# Funktionale Abhängigkeiten auslesen



## arkanis (7. Jan 2008)

Hallo zusammen,
ich benutze zum Zugriff auf ein unterliegendes Oracle-DBMS JDBC. Nun möchte ich zu einem Relationenschema die funktionalen Abhängigkeiten in Erfahrung bringen. Wie ist dies grundsätzlich möglich?
Über MetaData oder kann man das auch unmittelbar über eine SQL Query erledigen?

Danke schonmal im Voraus.

Dennis


----------



## maki (7. Jan 2008)

Was sind denn "funktionalen Abhängigkeiten" für nicht-Oracler?


----------



## arkanis (7. Jan 2008)

Funktionale Abhängigkeiten sind die Abhängigkeiten der Attribute untereinander, also sowas wie

A->B,C
das sagt, dass die Attribute B und C durch A determiniert werden.

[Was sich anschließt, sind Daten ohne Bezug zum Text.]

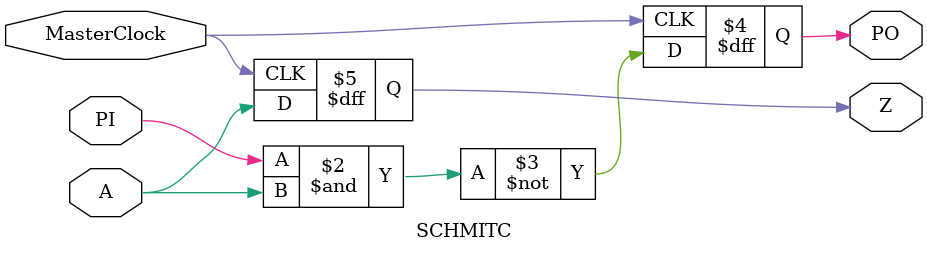
<source format=sv>
module SCHMITC
(
    input A,
`ifndef NO_TEST_SIGNALS
    input PI,
    output reg PO,
`endif
    output reg Z,

    input MasterClock
);

always @(posedge MasterClock)
begin

    Z <= A;
`ifndef NO_TEST_SIGNALS
    PO <= ~(PI & A); 
`endif 

end

endmodule


</source>
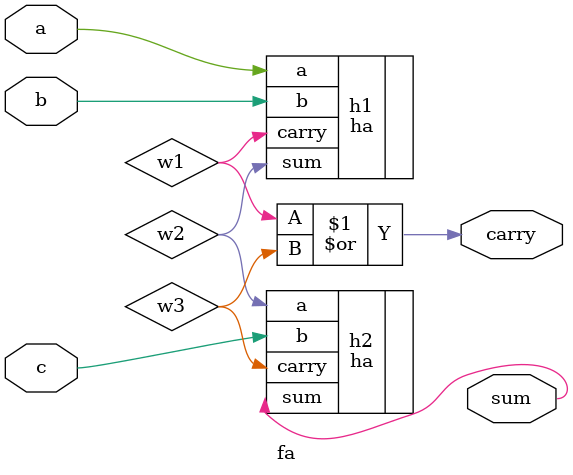
<source format=v>
`include "ha.v"

module fa(
input a,b,c,
output sum,carry);

wire w1,w2;

ha h1(.a(a),.b(b),.carry(w1),.sum(w2));
ha h2(.a(w2),.b(c),.carry(w3),.sum(sum));

or(carry,w1,w3);

endmodule

</source>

Also zum Beispiel die Vereinbarung des Primärschlüssels.


----------



## maki (7. Jan 2008)

Was du suchst:
DatabaseMetaData
ResultSetMetaData

Hier ein Beispiel zur Verwendung:
http://www.devx.com/dbzone/Article/27992


----------



## arkanis (7. Jan 2008)

Ja, diese Bibliotheken kenne ich.
Interessant für mich scheinen die Methoden

getBestRowIdentifier
getPrimaryKeys

zu sein. Allerdings leisten diese nicht alles, was ich brauche. Am besten wäre ein Mechanismus, mit dem ich alle Abhängigkeiten auslesen kann, vielleicht oder sogar wahrscheinlich finde ich eine solche Funktionalität auch in der Klasse DataBaseMetaData, allerdings stellt diese eine ganze Fülle von Methoden zur Verfügung. Vielleicht weiss es ja einer auf die Schnelle.
Interessant wäre auch eine Lösung über eine SQL Anfrage für mich, sofern das möglich ist.
Danke aber schonmal für Deine Antwort maki.

Gruß

Dennis


----------